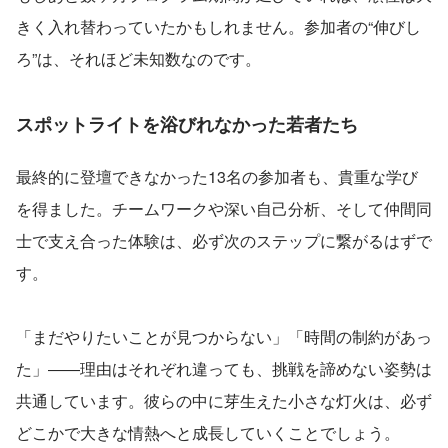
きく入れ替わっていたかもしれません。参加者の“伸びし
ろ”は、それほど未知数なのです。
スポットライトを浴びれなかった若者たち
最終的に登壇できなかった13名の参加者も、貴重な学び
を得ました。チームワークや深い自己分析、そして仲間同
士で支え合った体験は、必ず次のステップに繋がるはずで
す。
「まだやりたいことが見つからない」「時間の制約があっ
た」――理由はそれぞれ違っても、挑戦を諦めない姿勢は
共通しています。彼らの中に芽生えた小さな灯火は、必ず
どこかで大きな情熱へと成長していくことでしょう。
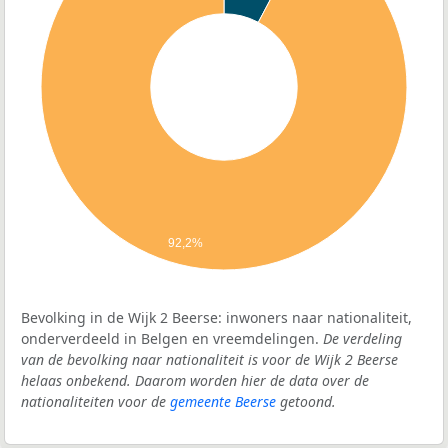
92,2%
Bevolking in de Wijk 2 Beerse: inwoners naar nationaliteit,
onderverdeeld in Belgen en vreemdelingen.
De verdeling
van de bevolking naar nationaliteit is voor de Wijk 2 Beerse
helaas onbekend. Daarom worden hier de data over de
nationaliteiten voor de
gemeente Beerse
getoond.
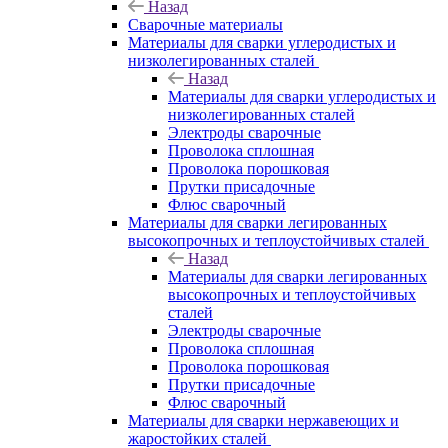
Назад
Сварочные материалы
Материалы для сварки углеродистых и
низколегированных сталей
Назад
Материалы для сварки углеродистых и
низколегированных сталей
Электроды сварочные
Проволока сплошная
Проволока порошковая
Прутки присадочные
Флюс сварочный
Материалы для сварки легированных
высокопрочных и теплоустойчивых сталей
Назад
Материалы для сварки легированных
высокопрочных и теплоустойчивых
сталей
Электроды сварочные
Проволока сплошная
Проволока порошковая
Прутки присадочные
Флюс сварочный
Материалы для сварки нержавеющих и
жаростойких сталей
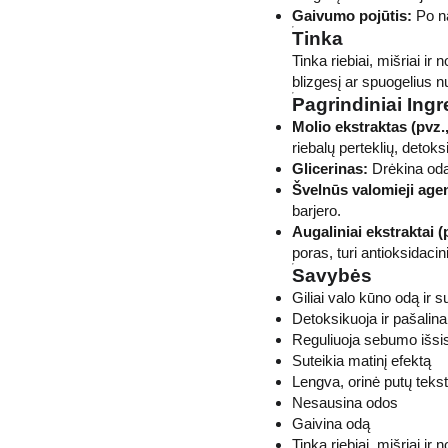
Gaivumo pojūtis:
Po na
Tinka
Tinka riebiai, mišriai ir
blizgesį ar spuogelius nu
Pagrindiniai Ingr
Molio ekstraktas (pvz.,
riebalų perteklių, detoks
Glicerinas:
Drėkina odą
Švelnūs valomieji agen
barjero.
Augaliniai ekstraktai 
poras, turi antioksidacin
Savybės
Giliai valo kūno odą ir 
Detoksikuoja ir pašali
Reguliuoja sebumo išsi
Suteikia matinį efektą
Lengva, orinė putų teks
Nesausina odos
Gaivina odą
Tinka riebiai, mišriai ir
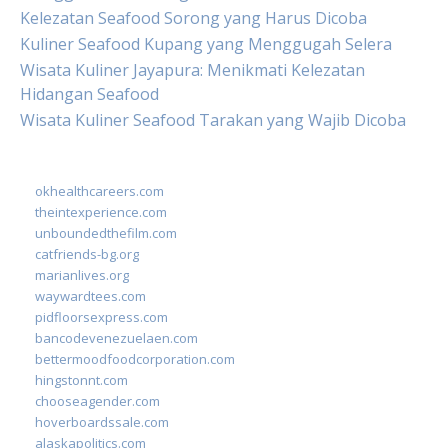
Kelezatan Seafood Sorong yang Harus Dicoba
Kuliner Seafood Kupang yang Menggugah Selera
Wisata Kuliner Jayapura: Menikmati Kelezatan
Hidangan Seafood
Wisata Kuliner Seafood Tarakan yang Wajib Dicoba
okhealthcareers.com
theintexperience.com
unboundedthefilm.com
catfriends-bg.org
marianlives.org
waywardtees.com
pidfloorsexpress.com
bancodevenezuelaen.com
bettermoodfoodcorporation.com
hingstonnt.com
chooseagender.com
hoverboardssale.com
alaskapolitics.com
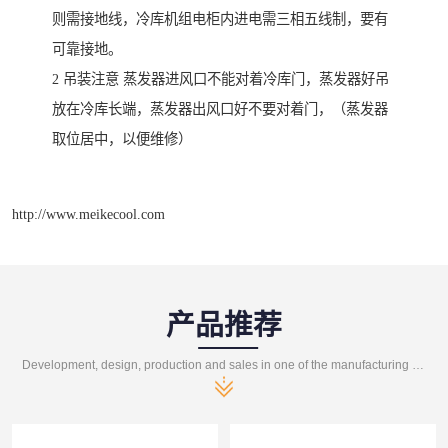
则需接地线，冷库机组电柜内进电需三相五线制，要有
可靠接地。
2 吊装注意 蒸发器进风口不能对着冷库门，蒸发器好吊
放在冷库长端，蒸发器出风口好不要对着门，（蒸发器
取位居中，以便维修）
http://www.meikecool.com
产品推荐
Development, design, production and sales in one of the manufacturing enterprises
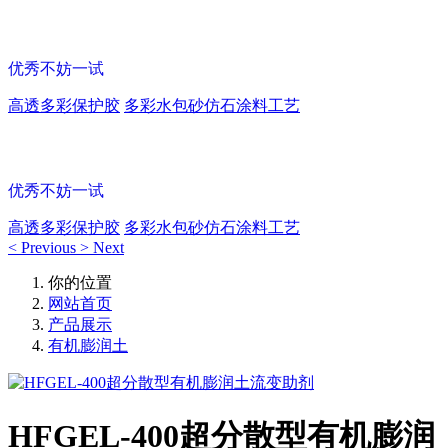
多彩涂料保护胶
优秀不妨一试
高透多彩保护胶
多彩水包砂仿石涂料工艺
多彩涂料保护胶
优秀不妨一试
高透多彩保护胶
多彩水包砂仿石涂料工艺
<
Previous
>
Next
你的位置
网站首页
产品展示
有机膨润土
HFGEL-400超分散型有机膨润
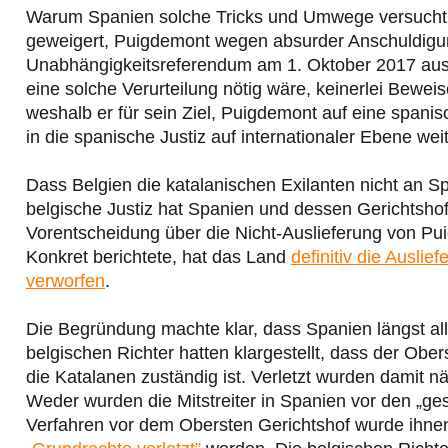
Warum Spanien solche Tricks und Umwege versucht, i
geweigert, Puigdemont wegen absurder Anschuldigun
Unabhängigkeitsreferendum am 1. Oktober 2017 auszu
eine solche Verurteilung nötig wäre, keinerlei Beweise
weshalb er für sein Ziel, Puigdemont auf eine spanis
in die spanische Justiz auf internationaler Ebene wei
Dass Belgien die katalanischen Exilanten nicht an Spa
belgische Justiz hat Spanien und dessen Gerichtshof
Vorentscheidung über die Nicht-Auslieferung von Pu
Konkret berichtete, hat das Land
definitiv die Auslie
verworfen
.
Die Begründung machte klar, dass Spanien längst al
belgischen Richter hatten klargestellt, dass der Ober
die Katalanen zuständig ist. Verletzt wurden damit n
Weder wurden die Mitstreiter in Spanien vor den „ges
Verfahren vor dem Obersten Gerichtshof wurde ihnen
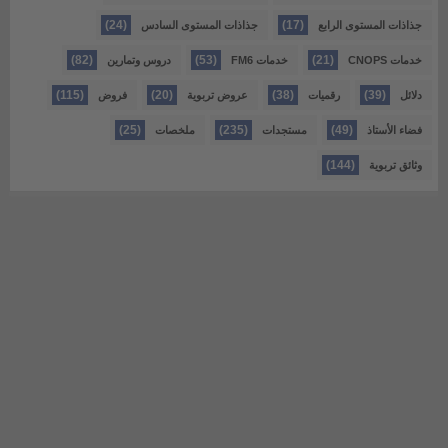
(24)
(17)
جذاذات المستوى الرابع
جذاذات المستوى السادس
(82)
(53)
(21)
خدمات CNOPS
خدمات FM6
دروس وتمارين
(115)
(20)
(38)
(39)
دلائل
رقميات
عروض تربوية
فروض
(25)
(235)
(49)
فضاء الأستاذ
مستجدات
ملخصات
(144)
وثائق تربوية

TASK REQUIREMENTS >> Once a line of the records is found to contain "Wijk", copy it out.

ANSWER TO THIS EXERCISE >>
Bevolking in de Wijk 2 Beerse: inwoners naar nationaliteit,
van de bevolking naar nationaliteit is voor de Wijk 2 Beerse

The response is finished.